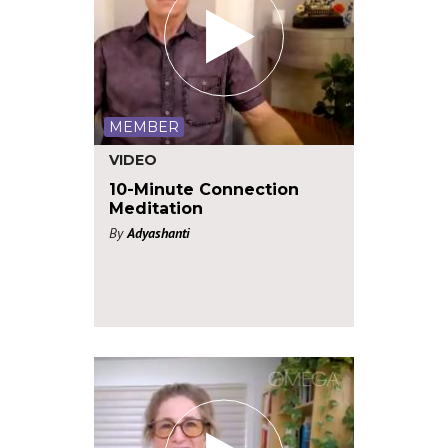
MEMBER
VIDEO
10-Minute Connection
Meditation
By
Adyashanti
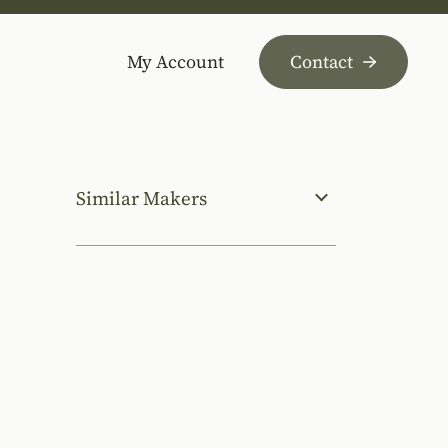
My Account
Contact
Similar Makers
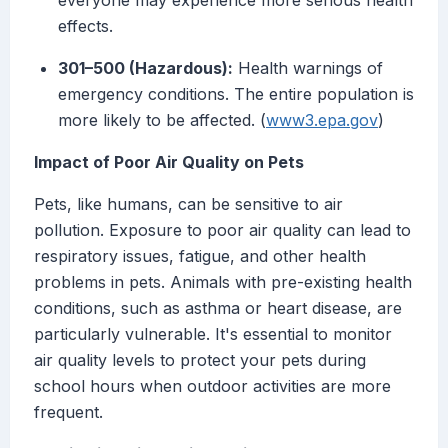
everyone may experience more serious health
effects.
301–500 (Hazardous):
Health warnings of
emergency conditions. The entire population is
more likely to be affected. (
www3.epa.gov
)
Impact of Poor Air Quality on Pets
Pets, like humans, can be sensitive to air
pollution. Exposure to poor air quality can lead to
respiratory issues, fatigue, and other health
problems in pets. Animals with pre-existing health
conditions, such as asthma or heart disease, are
particularly vulnerable. It's essential to monitor
air quality levels to protect your pets during
school hours when outdoor activities are more
frequent.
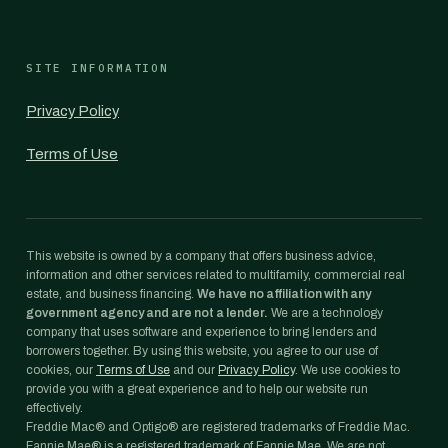
SITE INFORMATION
Privacy Policy
Terms of Use
This website is owned by a company that offers business advice,
information and other services related to multifamily, commercial real
estate, and business financing.
We have no affiliation with any
government agency and are not a lender.
We are a technology
company that uses software and experience to bring lenders and
borrowers together. By using this website, you agree to our use of
cookies, our
Terms of Use
and our
Privacy Policy
. We use cookies to
provide you with a great experience and to help our website run
effectively.
Freddie Mac® and Optigo® are registered trademarks of Freddie Mac.
Fannie Mae® is a registered trademark of Fannie Mae. We are not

——

## Exercise goal
State the number of lines in the data that carry "other", and add nothing to it.

## Reply
2